**Exercise requirements**.
Transcribe every entry word for word, but skip the images.

━━━━━ Records supplied ━━━━━

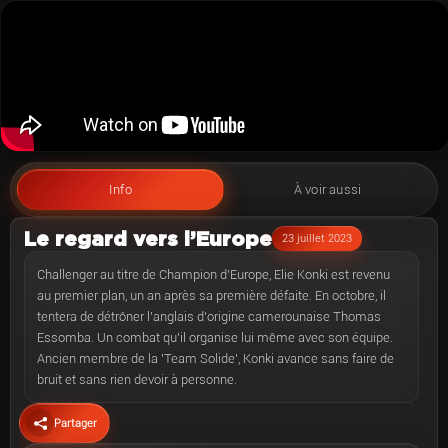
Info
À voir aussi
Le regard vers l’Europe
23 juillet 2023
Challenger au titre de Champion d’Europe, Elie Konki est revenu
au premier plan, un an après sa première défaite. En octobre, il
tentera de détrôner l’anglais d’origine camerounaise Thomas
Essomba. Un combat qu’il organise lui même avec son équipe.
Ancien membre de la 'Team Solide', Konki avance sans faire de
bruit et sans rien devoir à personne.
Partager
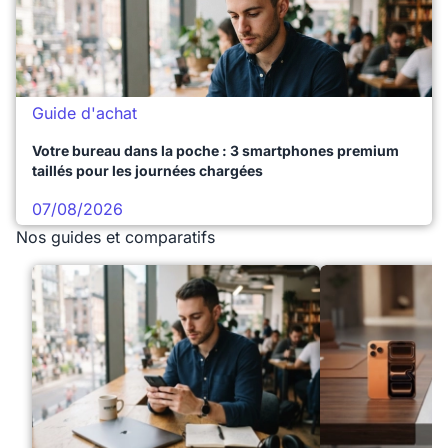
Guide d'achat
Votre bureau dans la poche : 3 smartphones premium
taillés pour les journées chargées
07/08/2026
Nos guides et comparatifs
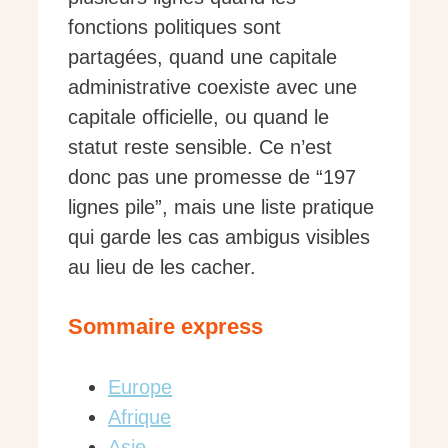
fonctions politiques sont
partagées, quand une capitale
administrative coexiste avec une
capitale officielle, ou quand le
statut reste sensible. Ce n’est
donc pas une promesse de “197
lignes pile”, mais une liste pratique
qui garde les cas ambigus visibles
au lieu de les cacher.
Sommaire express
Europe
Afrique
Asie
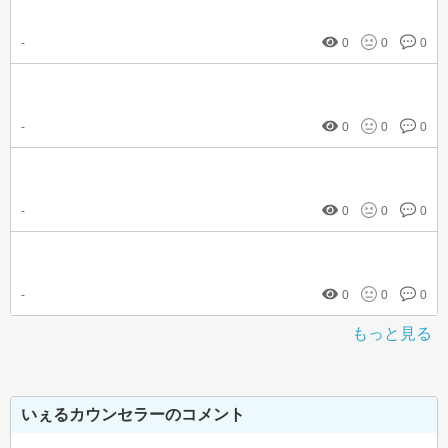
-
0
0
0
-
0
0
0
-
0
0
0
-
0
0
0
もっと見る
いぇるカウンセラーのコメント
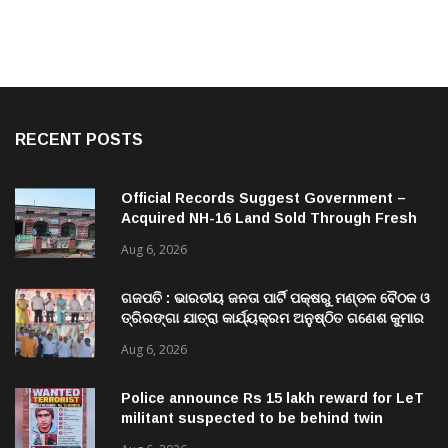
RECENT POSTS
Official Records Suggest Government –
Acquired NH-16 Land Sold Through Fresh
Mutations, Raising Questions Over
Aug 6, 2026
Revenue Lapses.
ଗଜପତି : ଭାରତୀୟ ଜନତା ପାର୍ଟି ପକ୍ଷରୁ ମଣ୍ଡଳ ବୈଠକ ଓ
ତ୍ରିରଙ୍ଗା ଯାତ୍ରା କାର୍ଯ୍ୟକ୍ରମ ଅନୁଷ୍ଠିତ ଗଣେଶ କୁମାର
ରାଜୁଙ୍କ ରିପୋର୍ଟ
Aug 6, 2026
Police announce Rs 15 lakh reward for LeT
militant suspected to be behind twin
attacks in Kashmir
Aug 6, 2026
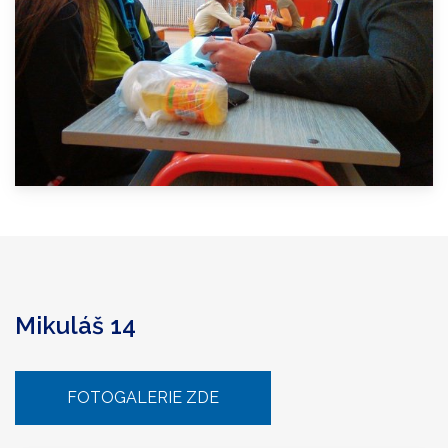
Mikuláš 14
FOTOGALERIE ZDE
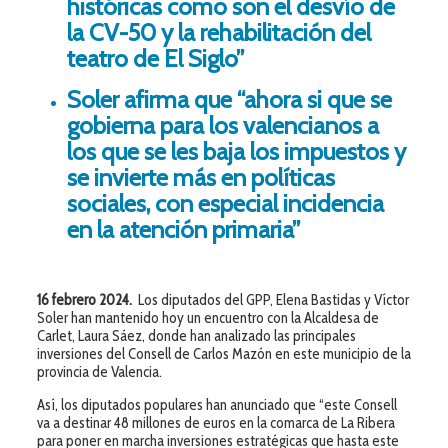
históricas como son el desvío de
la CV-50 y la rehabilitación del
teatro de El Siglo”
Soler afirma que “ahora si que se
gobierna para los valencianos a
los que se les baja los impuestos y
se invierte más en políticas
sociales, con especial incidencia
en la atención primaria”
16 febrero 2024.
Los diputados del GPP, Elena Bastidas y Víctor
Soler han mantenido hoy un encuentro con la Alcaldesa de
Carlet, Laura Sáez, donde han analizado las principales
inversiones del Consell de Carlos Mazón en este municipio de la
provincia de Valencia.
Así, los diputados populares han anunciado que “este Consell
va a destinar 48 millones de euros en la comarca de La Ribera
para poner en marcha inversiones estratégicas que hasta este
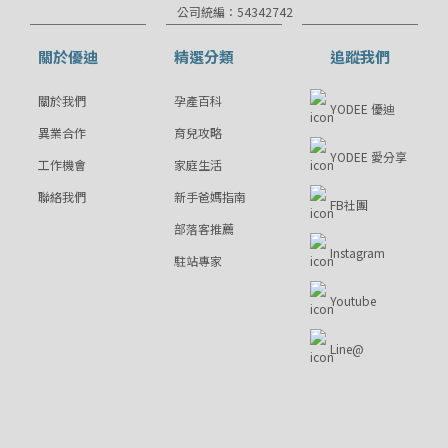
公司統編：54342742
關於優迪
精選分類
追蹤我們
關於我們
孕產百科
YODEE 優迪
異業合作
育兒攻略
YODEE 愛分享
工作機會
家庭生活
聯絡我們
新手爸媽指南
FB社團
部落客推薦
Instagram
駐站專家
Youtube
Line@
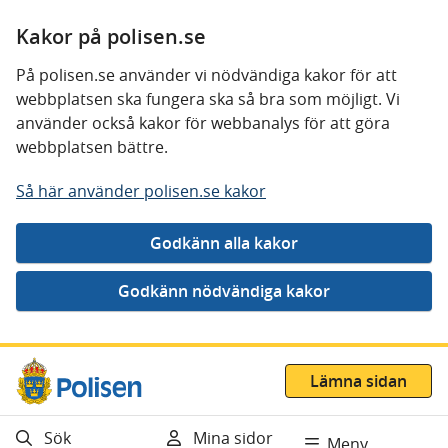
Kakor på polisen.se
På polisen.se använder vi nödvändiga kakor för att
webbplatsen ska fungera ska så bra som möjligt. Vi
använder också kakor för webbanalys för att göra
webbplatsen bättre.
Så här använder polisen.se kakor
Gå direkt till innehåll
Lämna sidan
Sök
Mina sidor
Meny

━━━━━

**Task answer**.
Info
À voir aussi
Le regard vers l’Europe
23 juillet 2023
Challenger au titre de Champion d’Europe, Elie Konki est revenu
au premier plan, un an après sa première défaite. En octobre, il
tentera de détrôner l’anglais d’origine camerounaise Thomas
Essomba. Un combat qu’il organise lui même avec son équipe.
Ancien membre de la 'Team Solide', Konki avance sans faire de
bruit et sans rien devoir à personne.
Partager
Guide d'achat
Votre bureau dans la poche : 3 smartphones premium
taillés pour les journées chargées
07/08/2026
Nos guides et comparatifs
fonctions politiques sont
partagées, quand une capitale
administrative coexiste avec une
capitale officielle, ou quand le
statut reste sensible. Ce n’est
donc pas une promesse de “197
lignes pile”, mais une liste pratique
qui garde les cas ambigus visibles
au lieu de les cacher.
Sommaire express
Europe
Afrique
Asie
-
0
0
0
-
0
0
0
-
0
0
0
-
0
0
0
もっと見る
いぇるカウンセラーのコメント
RECENT POSTS
Official Records Suggest Government –
Acquired NH-16 Land Sold Through Fresh
Mutations, Raising Questions Over
Aug 6, 2026
Revenue Lapses.
ଗଜପତି : ଭାରତୀୟ ଜନତା ପାର୍ଟି ପକ୍ଷରୁ ମଣ୍ଡଳ ବୈଠକ ଓ
ତ୍ରିରଙ୍ଗା ଯାତ୍ରା କାର୍ଯ୍ୟକ୍ରମ ଅନୁଷ୍ଠିତ ଗଣେଶ କୁମାର
ରାଜୁଙ୍କ ରିପୋର୍ଟ
Aug 6, 2026
Police announce Rs 15 lakh reward for LeT
militant suspected to be behind twin
attacks in Kashmir
Aug 6, 2026
Mikuláš 14
FOTOGALERIE ZDE
históricas como son el desvío de
la CV-50 y la rehabilitación del
teatro de El Siglo”
Soler afirma que “ahora si que se
gobierna para los valencianos a
los que se les baja los impuestos y
se invierte más en políticas
sociales, con especial incidencia
en la atención primaria”
16 febrero 2024.
Los diputados del GPP, Elena Bastidas y Víctor
Soler han mantenido hoy un encuentro con la Alcaldesa de
Carlet, Laura Sáez, donde han analizado las principales
inversiones del Consell de Carlos Mazón en este municipio de la
provincia de Valencia.
Así, los diputados populares han anunciado que “este Consell
va a destinar 48 millones de euros en la comarca de La Ribera
para poner en marcha inversiones estratégicas que hasta este
公司統編：54342742
關於優迪
精選分類
追蹤我們
關於我們
孕產百科
YODEE 優迪
異業合作
育兒攻略
YODEE 愛分享
工作機會
家庭生活
聯絡我們
新手爸媽指南
FB社團
部落客推薦
Instagram
駐站專家
Youtube
Line@
Kakor på polisen.se
På polisen.se använder vi nödvändiga kakor för att
webbplatsen ska fungera ska så bra som möjligt. Vi
använder också kakor för webbanalys för att göra
webbplatsen bättre.
Så här använder polisen.se kakor
Gå direkt till innehåll
Lämna sidan
Sök
Mina sidor
Meny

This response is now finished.